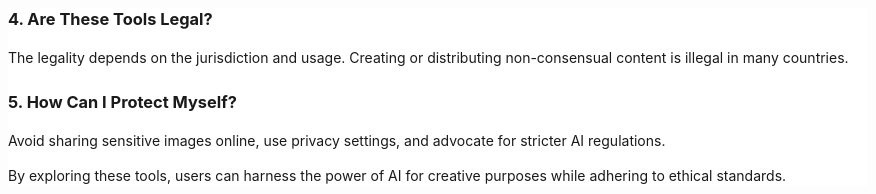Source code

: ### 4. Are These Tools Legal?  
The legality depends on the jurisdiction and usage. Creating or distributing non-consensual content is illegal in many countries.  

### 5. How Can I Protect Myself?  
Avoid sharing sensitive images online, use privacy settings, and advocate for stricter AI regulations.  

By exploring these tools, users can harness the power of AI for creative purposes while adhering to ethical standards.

* * * *

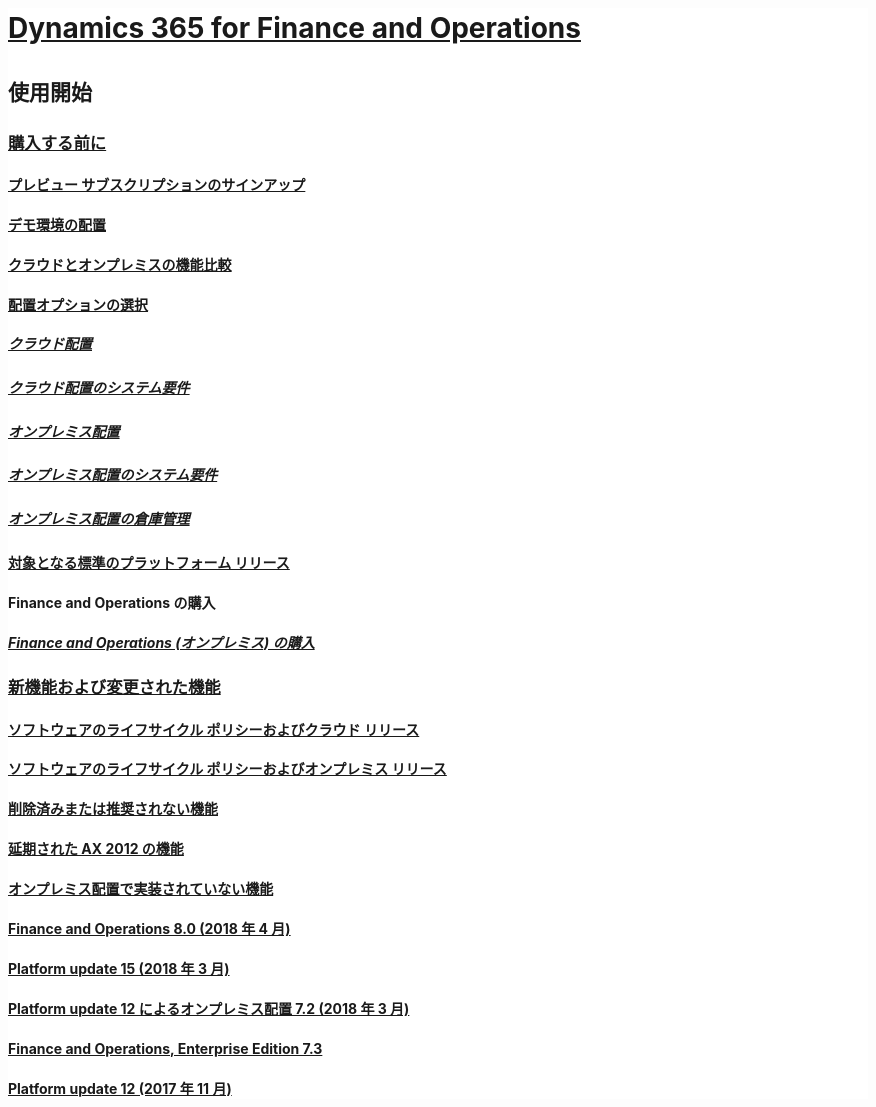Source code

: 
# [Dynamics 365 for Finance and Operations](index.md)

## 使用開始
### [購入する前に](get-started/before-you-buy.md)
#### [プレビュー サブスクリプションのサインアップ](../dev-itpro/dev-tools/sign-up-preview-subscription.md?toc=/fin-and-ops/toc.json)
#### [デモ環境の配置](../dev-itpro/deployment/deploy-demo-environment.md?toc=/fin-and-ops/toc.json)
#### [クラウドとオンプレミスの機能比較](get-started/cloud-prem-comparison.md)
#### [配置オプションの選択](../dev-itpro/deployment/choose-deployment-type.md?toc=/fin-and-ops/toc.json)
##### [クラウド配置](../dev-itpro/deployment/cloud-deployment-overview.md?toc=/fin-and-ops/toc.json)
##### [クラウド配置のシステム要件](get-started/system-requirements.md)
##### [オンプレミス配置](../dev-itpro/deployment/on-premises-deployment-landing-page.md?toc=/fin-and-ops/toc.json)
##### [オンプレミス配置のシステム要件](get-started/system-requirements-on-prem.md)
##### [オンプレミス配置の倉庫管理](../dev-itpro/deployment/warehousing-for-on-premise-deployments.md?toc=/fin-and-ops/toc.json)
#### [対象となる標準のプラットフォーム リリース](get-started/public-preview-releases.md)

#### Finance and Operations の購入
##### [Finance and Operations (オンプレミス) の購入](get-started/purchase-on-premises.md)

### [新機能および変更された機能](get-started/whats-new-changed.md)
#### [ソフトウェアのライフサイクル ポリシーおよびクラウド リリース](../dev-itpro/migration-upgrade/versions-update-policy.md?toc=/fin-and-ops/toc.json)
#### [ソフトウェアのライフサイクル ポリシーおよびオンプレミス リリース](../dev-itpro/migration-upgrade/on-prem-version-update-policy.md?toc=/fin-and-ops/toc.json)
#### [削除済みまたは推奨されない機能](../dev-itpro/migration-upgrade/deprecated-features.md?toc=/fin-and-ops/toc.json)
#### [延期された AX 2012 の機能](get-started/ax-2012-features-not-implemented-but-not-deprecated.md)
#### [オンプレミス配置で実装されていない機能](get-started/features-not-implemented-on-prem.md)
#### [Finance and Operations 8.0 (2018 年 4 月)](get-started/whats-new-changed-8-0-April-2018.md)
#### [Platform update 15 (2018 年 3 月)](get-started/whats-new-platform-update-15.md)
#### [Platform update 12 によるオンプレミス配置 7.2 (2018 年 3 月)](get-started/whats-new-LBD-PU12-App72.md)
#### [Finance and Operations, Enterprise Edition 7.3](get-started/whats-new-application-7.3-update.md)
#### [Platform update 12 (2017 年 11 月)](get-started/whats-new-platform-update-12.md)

* * * *

If a line in the entries includes the word "policy", copy that line out.

#### [ソフトウェアのライフサイクル ポリシーおよびクラウド リリース](../dev-itpro/migration-upgrade/versions-update-policy.md?toc=/fin-and-ops/toc.json)
#### [ソフトウェアのライフサイクル ポリシーおよびオンプレミス リリース](../dev-itpro/migration-upgrade/on-prem-version-update-policy.md?toc=/fin-and-ops/toc.json)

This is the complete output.